Il fattore determinante di questa svolta è uno solo: la debolezza del Vortice Polare. Si tratta di un elemento cruciale, che segna una differenza sostanziale e strutturale rispetto ai mesi di Gennaio degli anni precedenti.
Il ruolo chiave del Vortice Polare
Negli ultimi inverni, il Vortice Polare si era mostrato quasi sempre estremamente compatto e reattivo. Una struttura forte, impenetrabile, capace di trattenere l’aria gelida alle alte latitudini e di inibire sul nascere qualsiasi disturbo troposferico. Il risultato era sotto gli occhi di tutti: anticicloni persistenti, fasi miti prolungate e inverni spesso privi di una vera dinamicità.
In questa stagione il copione è radicalmente cambiato. Il vortice appare meno vigoroso, decisamente più vulnerabile alle ondulazioni del flusso e alla formazione di blocchi anticiclonici alle alte latitudini. Un assetto barico che facilita la discesa di masse d’aria fredda verso l’Europa e il bacino del Mediterraneo. È una differenza strutturale, non un semplice dettaglio statistico.
Anomalie negative ancora probabili
Salvo ribaltoni improvvisi, sempre possibili in meteorologia ma al momento non supportati dai dati, Gennaio 2026 ha concrete possibilità di classificarsi come il mese più freddo degli ultimi anni. Le proiezioni stagionali continuano a indicare un bilancio termico mensile decisamente orientato verso valori inferiori alla media climatologica.
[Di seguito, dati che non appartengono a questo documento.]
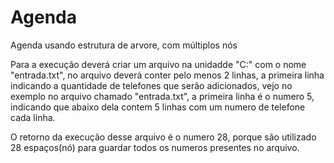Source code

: # Agenda
Agenda usando estrutura de arvore, com múltiplos nós

Para a execução deverá criar um arquivo na unidadde "C:" com o nome "entrada.txt", no arquivo deverá conter pelo menos 2 linhas, a primeira linha indicando a quantidade de telefones que serão adicionados, vejo no exemplo no arquivo chamado "entrada.txt", a primeira linha é o numero 5, indicando que abaixo dela contem 5 linhas com um numero de telefone cada linha.

O retorno da execução desse arquivo é o numero 28, porque são utilizado 28 espaços(nó) para guardar todos os numeros presentes no arquivo.

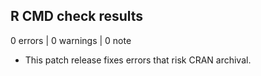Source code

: ## R CMD check results

0 errors | 0 warnings | 0 note

* This patch release fixes errors that risk CRAN archival.

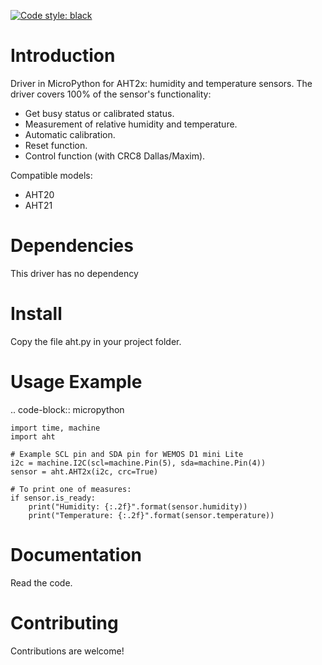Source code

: [![Code style: black](https://img.shields.io/badge/code%20style-black-000000.svg)](https://github.com/psf/black)

Introduction
============

Driver in MicroPython for AHT2x: humidity and temperature sensors.
The driver covers 100% of the sensor's functionality:
* Get busy status or calibrated status.
* Measurement of relative humidity and temperature.
* Automatic calibration.
* Reset function.
* Control function (with CRC8 Dallas/Maxim).

Compatible models:
* AHT20
* AHT21

Dependencies
=============

This driver has no dependency

Install
=======

Copy the file aht.py in your project folder.

Usage Example
=============

.. code-block:: micropython

    import time, machine
    import aht

    # Example SCL pin and SDA pin for WEMOS D1 mini Lite
    i2c = machine.I2C(scl=machine.Pin(5), sda=machine.Pin(4))
    sensor = aht.AHT2x(i2c, crc=True)

    # To print one of measures:
    if sensor.is_ready:
        print("Humidity: {:.2f}".format(sensor.humidity))
        print("Temperature: {:.2f}".format(sensor.temperature))


Documentation
=============

Read the code.

Contributing
============

Contributions are welcome!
Questo scenario non esclude fasi più miti. Rialzi termici temporanei sono previsti e fanno parte della normale fisiologia atmosferica, soprattutto su scala europea. Un aumento delle temperature è atteso anche nel corso della prossima settimana, ma tutto lascia pensare a un episodio transitorio, legato a una momentanea riorganizzazione della circolazione a grande scala.
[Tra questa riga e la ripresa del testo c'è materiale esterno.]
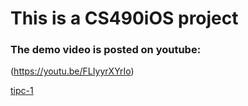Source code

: # This is a CS490iOS project

### The demo video is posted on youtube:

(https://youtu.be/FLIyyrXYrIo)

[tipc-1](http://i.imgur.com/8JsJInq.gifv)
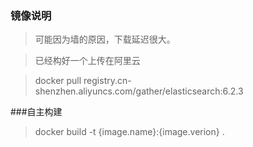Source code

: ### 镜像说明 
>可能因为墙的原因，下载延迟很大。

>已经构好一个上传在阿里云

>docker pull registry.cn-shenzhen.aliyuncs.com/gather/elasticsearch:6.2.3

###自主构建 

> docker build -t {image.name}:{image.verion} .
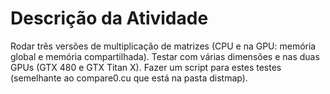 # Descrição da Atividade


Rodar três versões de multiplicação de matrizes (CPU e na GPU: memória global e memória compartilhada). Testar com várias dimensões e nas duas GPUs (GTX 480 e GTX Titan X). Fazer um script para estes testes (semelhante ao compare0.cu que está na pasta distmap).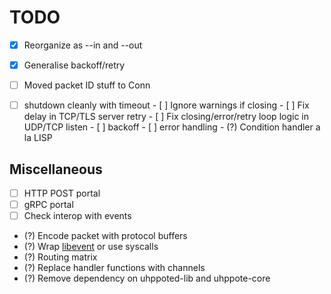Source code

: # TODO

- [x] Reorganize as --in and --out
- [x] Generalise backoff/retry
- [ ] Moved packet ID stuff to Conn

- [ ] shutdown cleanly with timeout
      - [ ] Ignore warnings if closing
      - [ ] Fix delay in TCP/TLS server retry
      - [ ] Fix closing/error/retry loop logic in UDP/TCP listen
            - [ ] backoff
            - [ ] error handling
            - (?) Condition handler a la LISP

## Miscellaneous

- [ ] HTTP POST portal
- [ ] gRPC portal
- [ ] Check interop with events
- (?) Encode packet with protocol buffers
- (?) Wrap [libevent](https://libevent.org) or use syscalls
- (?) Routing matrix
- (?) Replace handler functions with channels
- (?) Remove dependency on uhppoted-lib and uhppote-core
Una pausa utile alla dinamica invernale
Paradossalmente, questa parentesi più mite potrebbe rivelarsi funzionale al mantenimento dell’inverno. Servirebbe infatti a riequilibrare il sistema termodinamico prima di una seconda metà del mese nuovamente rigida. Le simulazioni numeriche continuano a mostrare un ampio serbatoio di aria gelida ben strutturato sull’Europa orientale, pronto a essere nuovamente coinvolto nella circolazione generale.
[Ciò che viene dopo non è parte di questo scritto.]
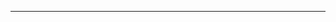 <!-- sync-readme title [[ -->
<!-- sync-readme ]] -->

<!-- sync-readme badge [[ -->
<!-- sync-readme ]] -->

---

<!-- sync-readme rustdoc [[ -->
<!-- sync-readme ]] -->
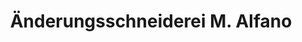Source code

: ---
title: "Änderungsschneiderei M. Alfano"
url: /duesseldorf/aenderungsschneiderei-m-alfano/
shop: Schneiderei
---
È un elemento che pesa nelle previsioni a lungo termine. Quando grandi masse d’aria fredda restano disponibili alle alte e medie latitudini, il potenziale invernale non si esaurisce facilmente.
Blocchi anticiclonici alle alte latitudini
Un altro segnale coerente riguarda la frequente presenza di anticicloni posizionati tra la Groenlandia, la Scandinavia e la Russia europea. Queste strutture non nascono per caso. Sono una conseguenza diretta di un Vortice Polare disturbato e giocano un ruolo cruciale nel deviare il flusso occidentale (tipicamente mite), aprendo corridoi meridiani favorevoli alle irruzioni fredde verso sud.
Quando questi blocchi si consolidano, l’inverno europeo tende a mostrare il suo volto più autentico. Non sempre estremo, ma certamente più dinamico e coerente con la stagione in corso.
Un trend evolutivo, non una certezza assoluta
È importante chiarire un aspetto fondamentale. Non si parla di una previsione deterministica infallibile, ma di un trend evolutivo molto solido. Un quadro che va monitorato costantemente, aggiornato e, se necessario, corretto. Tuttavia, allo stato attuale delle conoscenze, ribaltamenti clamorosi appaiono poco probabili. Se dovessero verificarsi, significherebbe che il Vortice Polare è riuscito, contro ogni pronostico attuale, a riprendere il pieno controllo della circolazione emisferica. Per ora, i segnali restano chiari: Gennaio 2026 non ha ancora esaurito il suo potenziale invernale.